The strength picks up a bit in the second third with notes of wood adding fullness to the flavor, though the Por Larrañaga is still firmly mild to mild-plus as far as strength. There hasn’t been any burn issues to this point in any of the cigars; fairly straight burn lines, no relights needed and ash that hangs on decently. There are points where the cigar seems like it’s going to finally open up flavor-wise, either through a hit of pepper or a flavor shift, but it never happens. If anything, the front of the tongue gets some increased sensation through a bit more spice, but it’s about the only part of the palate or nose to really get engaged.
Entering the final third, not much has changed on the palate, though the sensation of the smoke in the nose has turned from a warm tingle to a sharp poke. A quick change in the breeze sent some of the ambient smoke right into my nostrils which warranted a fervent sinus clearing response. The fragile wrapper of the Por Larrañaga requires incredibly delicate removal of the bands to avoid cracking and the glue didn’t seem to be loosened by the cigar’s internal heat. An otherwise inauspicious finish wraps up the cigar without begging to be taken down to the nub.

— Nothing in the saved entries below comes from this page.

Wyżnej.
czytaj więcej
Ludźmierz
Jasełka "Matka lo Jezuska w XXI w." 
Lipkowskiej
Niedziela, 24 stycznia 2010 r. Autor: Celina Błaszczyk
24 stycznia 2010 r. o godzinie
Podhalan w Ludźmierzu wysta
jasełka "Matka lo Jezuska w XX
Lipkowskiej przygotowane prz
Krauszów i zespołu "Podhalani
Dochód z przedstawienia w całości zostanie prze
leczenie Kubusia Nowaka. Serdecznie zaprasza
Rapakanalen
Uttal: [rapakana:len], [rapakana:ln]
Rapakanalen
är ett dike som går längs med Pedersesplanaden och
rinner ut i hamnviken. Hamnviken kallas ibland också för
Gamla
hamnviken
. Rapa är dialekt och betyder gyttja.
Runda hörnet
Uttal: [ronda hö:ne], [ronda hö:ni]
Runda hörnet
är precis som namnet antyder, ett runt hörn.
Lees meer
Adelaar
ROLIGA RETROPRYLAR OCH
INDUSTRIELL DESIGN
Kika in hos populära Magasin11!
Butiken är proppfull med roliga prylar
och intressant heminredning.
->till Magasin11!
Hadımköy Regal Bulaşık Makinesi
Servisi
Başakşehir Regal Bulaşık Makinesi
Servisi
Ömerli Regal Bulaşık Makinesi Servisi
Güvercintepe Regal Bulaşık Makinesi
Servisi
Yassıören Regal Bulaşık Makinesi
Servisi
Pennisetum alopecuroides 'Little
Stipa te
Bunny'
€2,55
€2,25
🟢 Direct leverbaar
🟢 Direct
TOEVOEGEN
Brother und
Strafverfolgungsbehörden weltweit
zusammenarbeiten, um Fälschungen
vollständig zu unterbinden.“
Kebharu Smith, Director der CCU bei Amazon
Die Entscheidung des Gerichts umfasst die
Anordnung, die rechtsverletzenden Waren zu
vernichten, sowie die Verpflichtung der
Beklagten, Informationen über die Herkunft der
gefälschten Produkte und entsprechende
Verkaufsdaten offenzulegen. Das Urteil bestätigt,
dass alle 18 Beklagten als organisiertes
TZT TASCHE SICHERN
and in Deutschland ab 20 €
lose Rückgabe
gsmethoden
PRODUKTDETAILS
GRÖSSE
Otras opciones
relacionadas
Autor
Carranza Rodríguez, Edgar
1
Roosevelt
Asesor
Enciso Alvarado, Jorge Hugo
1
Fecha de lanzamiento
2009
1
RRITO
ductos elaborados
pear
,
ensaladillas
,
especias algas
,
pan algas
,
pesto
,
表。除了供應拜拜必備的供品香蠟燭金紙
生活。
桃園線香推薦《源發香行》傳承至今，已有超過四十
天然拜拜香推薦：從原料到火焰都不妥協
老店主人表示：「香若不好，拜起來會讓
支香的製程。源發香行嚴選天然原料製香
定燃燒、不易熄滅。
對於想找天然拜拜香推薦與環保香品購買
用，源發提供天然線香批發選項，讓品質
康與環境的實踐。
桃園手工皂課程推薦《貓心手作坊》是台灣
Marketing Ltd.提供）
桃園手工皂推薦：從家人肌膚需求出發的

- I won’t say that I was happy when I was done with these cigars, but I certainly wasn’t disappointed. While I wouldn’t describe them as boring, monotonous or vapid as Brooks did with the Peru ER, his words aren’t too far off from my thoughts on this cigar.
- I really can’t get over how many stickers are on the box – I think I counted eight, including a second health warning sticker on the bottom.
- If you’re wondering, the name Alemania comes from Alamannia, the name of the territory inhabited by the Germanic Alamanni dating back to the third century A.D., which is roughly what we know as Germany today. Thanks, Wikipedia.
- While many folks compare the Edición Regional and Edición Limitada with equal favor or disdain, they are really quite different. While the EL series is forthcoming about using two-year aged tobacco, as I recall there’s never been anything special about the tobacco used in ER releases. Take out the vitola component, and it’s simply a marca not regularly available in a certain region.
- The box date on these cigars is June 2010, though I’ve come across boxes with production dates ranging from April 2010 to November 2010 posted for sale.
- Like many Cuban brands, there is a non-Cuban brand with the same name. Altadis owns the brand in the United States, with the cigars made in the Dominican Republic and Honduras.
- Final smoking time was about one hour, 30 minutes.
The Bottom Line: The Por Larrañaga Robusto Edición Regional Alemania is a forgettable cigar. While the brand has started to see a bit of a resurgence, with the flavor profile this cigar delivered it’s easy to see why it dropped off in popularity over the past two decades or so. There is simply not enough there, both in strength or nuance, to make this a recommendable cigar. If the notes present had their intensity turned up even slightly, this would be a much different and much more enjoyable cigar in the morning or on a clean palate. But with its disengaging flavor profile, the Por Larrañaga Edición Regional Alemania isn’t worth the effort of finding unless you are simply a collector.